Consigne => Recopiez à l'identique le passage de la critique de l'album Eva aux mains bleues qui va de « C'est un album » jusqu'à « de les travailler. » inclus.

Eva aux mains bleues, c'est la chronique de l'été d'une jeune fille qui entre dans l'adolescence, été qu'elle passe chez sa grand-mère, entourée d'une famille représentée essentiellement par des femmes.
C'est un album apparemment sympathique, où l'ambiance familiale des vacances d'été est bien rendue. Mais j'aurais apprécié plus de profondeur psychologique pour ce personnage entre l'enfance et l'adolescence, ou bien plus de poésie dans le quotidien tranquille d'Eva. Sont présents les thèmes de la différence (le grand-père et le petit frère d'Eva ne parlent pas, par choix), de la transmission d'une génération à l'autre (avec la confection de la confiture), du premier amour, de l'entrée dans l'adolescence. Tous intéressants, mais aucun franchement traité : peut-être que trop de motifs sont ici esquissés et que l'auteur n'a pas su trouver le temps ou la place de les travailler.
Autre problème pour ma part, même s'il est loin de résumer l'album : l'allusion aux psys de tous bords, dont l'hypocrisie est comparée à celle des hommes politiques, m'a en revanche franchement agacée. On sent qu'Isabelle Dethan ne connaît pas grand-chose au sujet (elle mélange en vrac psychiatres, psychologues, psychanalystes) et nous assène là un bon gros cliché. M'a également titillée la soi-disant "folie" de la famille d'Eva - qui ne relève que de la différence ou de la bizarrerie ; là aussi, on a envie de dire à l'auteur qu'elle ne sait pas ce qu'est la maladie mentale, sans quoi elle n'en ferait pas un étendard familial.

Enregistrements présentés =>
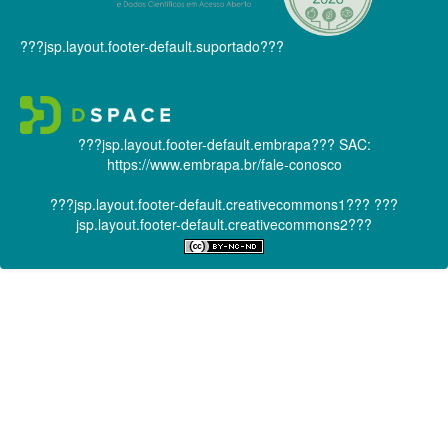
???jsp.layout.footer-default.suportado???
???jsp.layout.footer-default.embrapa???
SAC:
https://www.embrapa.br/fale-conosco
???jsp.layout.footer-default.creativecommons1???
???
jsp.layout.footer-default.creativecommons2???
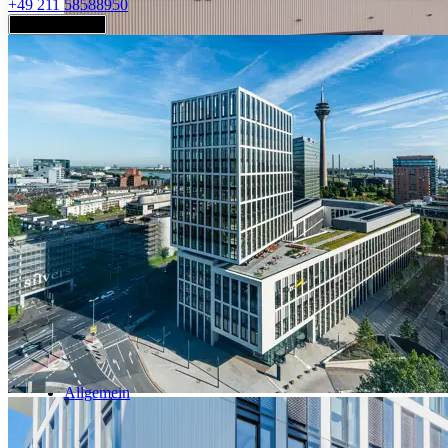
+49 211 58588950
Jetzt anfragen
Industrie & Logistik
Allgemein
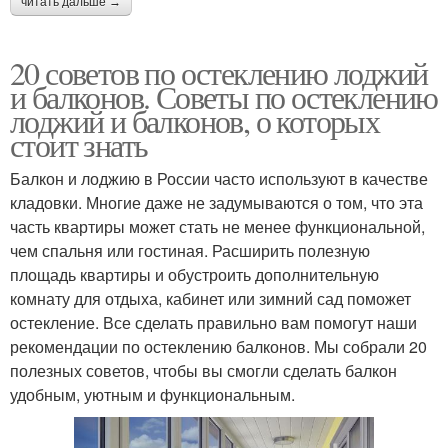
читать дальше →
20 советов по остеклению лоджий
и балконов. Советы по остеклению
лоджий и балконов, о которых
стоит знать
Балкон и лоджию в России часто используют в качестве
кладовки. Многие даже не задумываются о том, что эта
часть квартиры может стать не менее функциональной,
чем спальня или гостиная. Расширить полезную
площадь квартиры и обустроить дополнительную
комнату для отдыха, кабинет или зимний сад поможет
остекление. Все сделать правильно вам помогут наши
рекомендации по остеклению балконов. Мы собрали 20
полезных советов, чтобы вы смогли сделать балкон
удобным, уютным и функциональным.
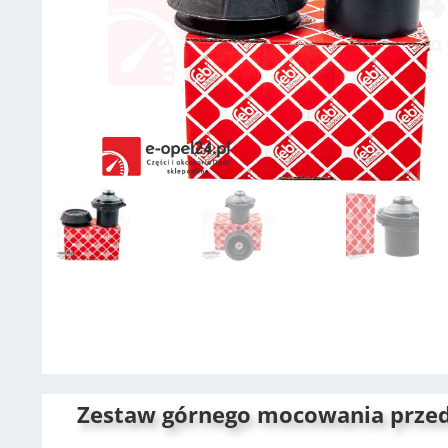
Zestaw górnego mocowania przedni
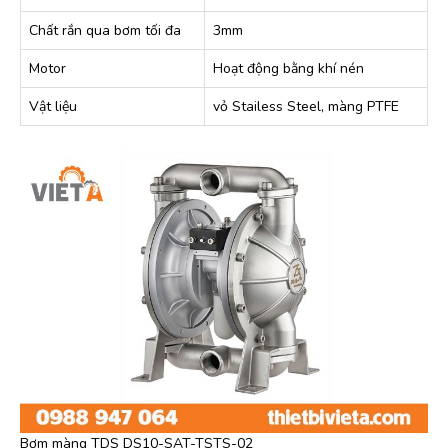
Chất rắn qua bơm tối đa
3mm
Motor
Hoạt động bằng khí nén
Vật liệu
vỏ Stailess Steel, màng PTFE
Bơm màng TDS DS10-SAT-TSTS-02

Résultat =>
C'est un album apparemment sympathique, où l'ambiance familiale des vacances d'été est bien rendue. Mais j'aurais apprécié plus de profondeur psychologique pour ce personnage entre l'enfance et l'adolescence, ou bien plus de poésie dans le quotidien tranquille d'Eva. Sont présents les thèmes de la différence (le grand-père et le petit frère d'Eva ne parlent pas, par choix), de la transmission d'une génération à l'autre (avec la confection de la confiture), du premier amour, de l'entrée dans l'adolescence. Tous intéressants, mais aucun franchement traité : peut-être que trop de motifs sont ici esquissés et que l'auteur n'a pas su trouver le temps ou la place de les travailler.